Матвей увидел Дарью. Согнувшись и расставив ноги в подоткнутой юбке, она размеренно-остервенело рушила мотыгу на большие, тяжелые комья земли. Заправленная в юбку белая рубаха, промокшая от пота на лопатках и по желобку, обливала крутую, наструненную спину. Тугая волна ее тела омыла Матвея, ударила в голову, в сердце, и он, как будто охмелев от счастья, покачнулся. Не то почуяв его взгляд, не то услышав самые удары его сердца, она упружисто, истомно распрямилась и, обернувшись к нему мокрым пунцовым лицом, от неожиданности вздрогнула и тотчас ожила глазами — не от бешеной радости, нет, а так, как это делает уставший от работы, давно уже не ждущий ни беды, ни лучшей доли человек.
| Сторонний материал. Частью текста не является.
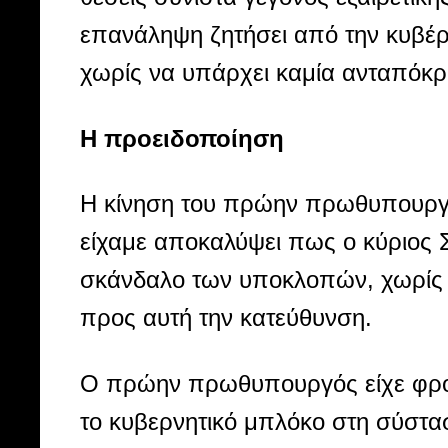
επανάληψη ζητήσει από την κυβέρ
χωρίς να υπάρχει καμία ανταπόκρ
Η προειδοποίηση
Η κίνηση του πρώην πρωθυπουργο
είχαμε αποκαλύψει πως o κύριος Σ
σκάνδαλο των υποκλοπών, χωρίς ό
προς αυτή την κατεύθυνση.
Ο πρώην πρωθυπουργός είχε φροντ
το κυβερνητικό μπλόκο στη σύστασ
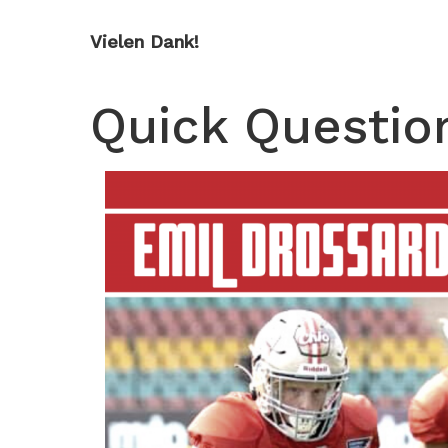
Vielen Dank!
Quick Questio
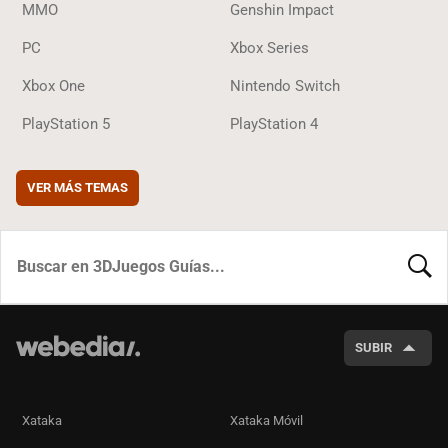
MMO
Genshin Impact
PC
Xbox Series
Xbox One
Nintendo Switch
PlayStation 5
PlayStation 4
VER MÁS TEMAS
BUSCA
SUBIR
Xataka
Xataka Móvil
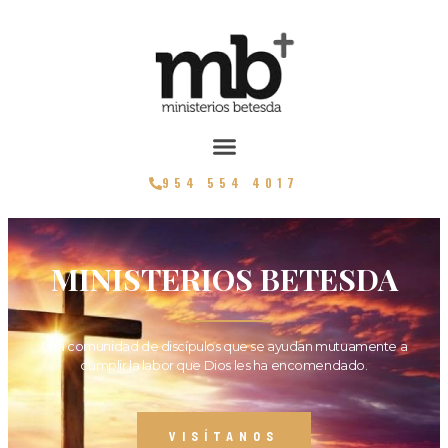
954 554 4017
MINISTERIOS BETESDA
Una comunidad de discípulos que se ayudan mutuamente a
cumplir la labor que Dios les ha encomendado.
VISÍTANOS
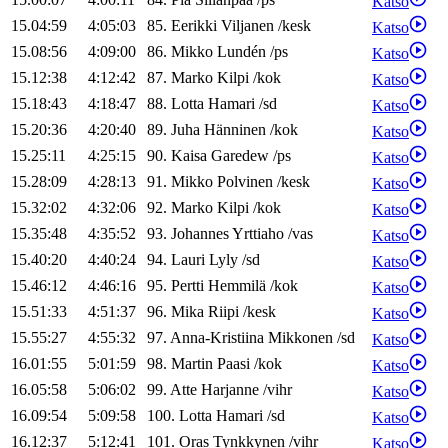
Katso
15.04:59
4:05:03
85
.
Eerikki
Viljanen
/
kesk
Katso
15.08:56
4:09:00
86
.
Mikko
Lundén
/
ps
Katso
15.12:38
4:12:42
87
.
Marko
Kilpi
/
kok
Katso
15.18:43
4:18:47
88
.
Lotta
Hamari
/
sd
Katso
15.20:36
4:20:40
89
.
Juha
Hänninen
/
kok
Katso
15.25:11
4:25:15
90
.
Kaisa
Garedew
/
ps
Katso
15.28:09
4:28:13
91
.
Mikko
Polvinen
/
kesk
Katso
15.32:02
4:32:06
92
.
Marko
Kilpi
/
kok
Katso
15.35:48
4:35:52
93
.
Johannes
Yrttiaho
/
vas
Katso
15.40:20
4:40:24
94
.
Lauri
Lyly
/
sd
Katso
15.46:12
4:46:16
95
.
Pertti
Hemmilä
/
kok
Katso
15.51:33
4:51:37
96
.
Mika
Riipi
/
kesk
Katso
15.55:27
4:55:32
97
.
Anna-Kristiina
Mikkonen
/
sd
Katso
16.01:55
5:01:59
98
.
Martin
Paasi
/
kok
Katso
16.05:58
5:06:02
99
.
Atte
Harjanne
/
vihr
Katso
16.09:54
5:09:58
100
.
Lotta
Hamari
/
sd
Katso
16.12:37
5:12:41
101
.
Oras
Tynkkynen
/
vihr
Katso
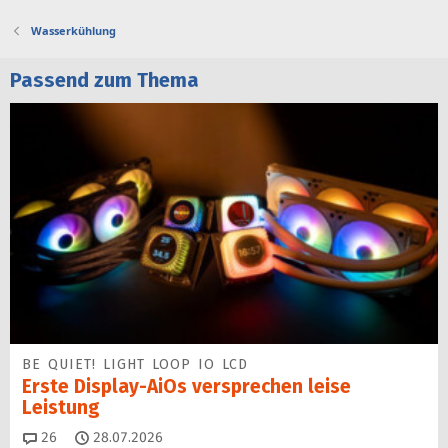
Wasserkühlung
Passend zum Thema
BE QUIET! LIGHT LOOP IO LCD
Erste Display-AiOs versprechen leise
Leistung
Kommentare
26
28.07.2026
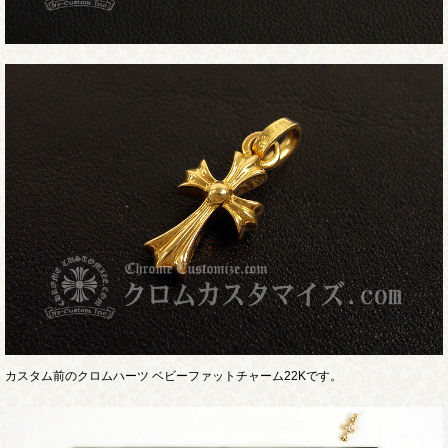
カスタム前のクロムハーツ ベビーファットチャーム22Kです。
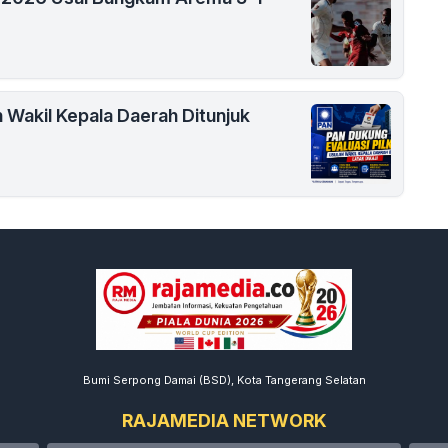
 Wakil Kepala Daerah Ditunjuk
Bumi Serpong Damai (BSD), Kota Tangerang Selatan
RAJAMEDIA NETWORK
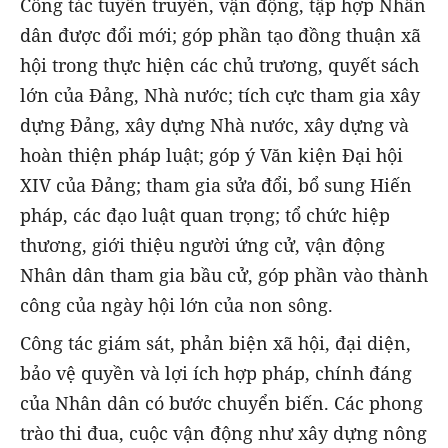
Công tác tuyên truyền, vận động, tập hợp Nhân
dân được đổi mới; góp phần tạo đồng thuận xã
hội trong thực hiện các chủ trương, quyết sách
lớn của Đảng, Nhà nước; tích cực tham gia xây
dựng Đảng, xây dựng Nhà nước, xây dựng và
hoàn thiện pháp luật; góp ý Văn kiện Đại hội
XIV của Đảng; tham gia sửa đổi, bổ sung Hiến
pháp, các đạo luật quan trọng; tổ chức hiệp
thương, giới thiệu người ứng cử, vận động
Nhân dân tham gia bầu cử, góp phần vào thành
công của ngày hội lớn của non sông.
Công tác giám sát, phản biện xã hội, đại diện,
bảo vệ quyền và lợi ích hợp pháp, chính đáng
của Nhân dân có bước chuyển biến. Các phong
trào thi đua, cuộc vận động như xây dựng nông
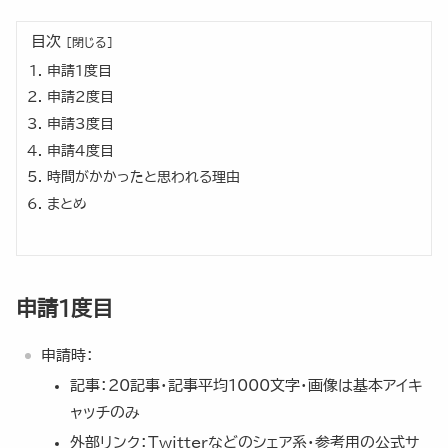
目次
申請1度目
申請2度目
申請3度目
申請4度目
時間がかかったと思われる理由
まとめ
申請1度目
申請時：
記事：20記事・記事平均1000文字・画像は基本アイキ
ャッチのみ
外部リンク：Twitterなどのシェア系・参考用の公式サ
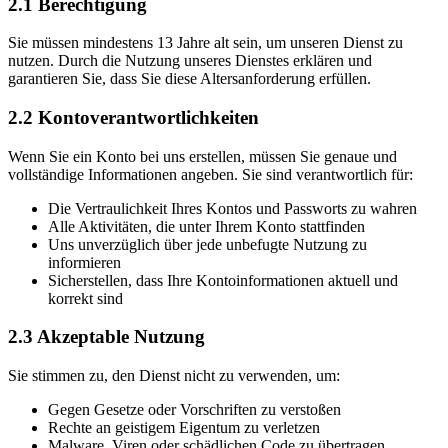
2.1
Berechtigung
Sie müssen mindestens 13 Jahre alt sein, um unseren Dienst zu
nutzen. Durch die Nutzung unseres Dienstes erklären und
garantieren Sie, dass Sie diese Altersanforderung erfüllen.
2.2
Kontoverantwortlichkeiten
Wenn Sie ein Konto bei uns erstellen, müssen Sie genaue und
vollständige Informationen angeben. Sie sind verantwortlich für:
Die Vertraulichkeit Ihres Kontos und Passworts zu wahren
Alle Aktivitäten, die unter Ihrem Konto stattfinden
Uns unverzüglich über jede unbefugte Nutzung zu
informieren
Sicherstellen, dass Ihre Kontoinformationen aktuell und
korrekt sind
2.3
Akzeptable Nutzung
Sie stimmen zu, den Dienst nicht zu verwenden, um:
Gegen Gesetze oder Vorschriften zu verstoßen
Rechte an geistigem Eigentum zu verletzen
Malware, Viren oder schädlichen Code zu übertragen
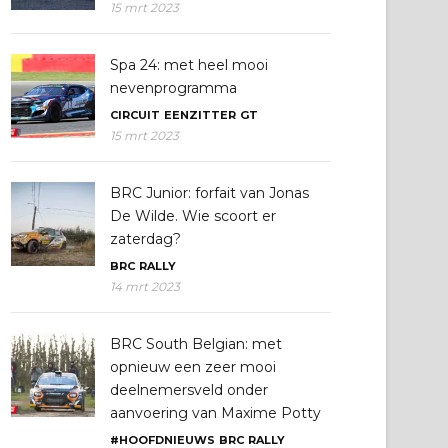
15 mrt 2023
Spa 24: met heel mooi
nevenprogramma
CIRCUIT
EENZITTER
GT
15 mrt 2023
BRC Junior: forfait van Jonas
De Wilde. Wie scoort er
zaterdag?
BRC
RALLY
14 mrt 2023
BRC South Belgian: met
opnieuw een zeer mooi
deelnemersveld onder
aanvoering van Maxime Potty
#HOOFDNIEUWS
BRC
RALLY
Остолбенев в опоре на мотыгу, не отводила от него неверящего, жалостного взгляда, смотря не то как на нашкодившего, вернувшегося к дому кобеля, не то, наоборот, как верная собака на занемогшего хозяина.
Схватил за плечи, притянул, почуяв всю ее под вымокшей рубахой, и она так неживо, так страшно безвольно привалилась к нему, что он и сам ослаб от чувства своей как будто уж непоправимой нищеты.
Не смогла удержать в себе ноющий, на одной ноте стон. Так стенают лишь по дорогому покойнику, словно из-под земли, раздавленные каменной тоской навечного вдовства, но в то же время будто и заученно, мягча слезами омертвевшее нутро, как собака зализывает свою рану, — находя облегчение.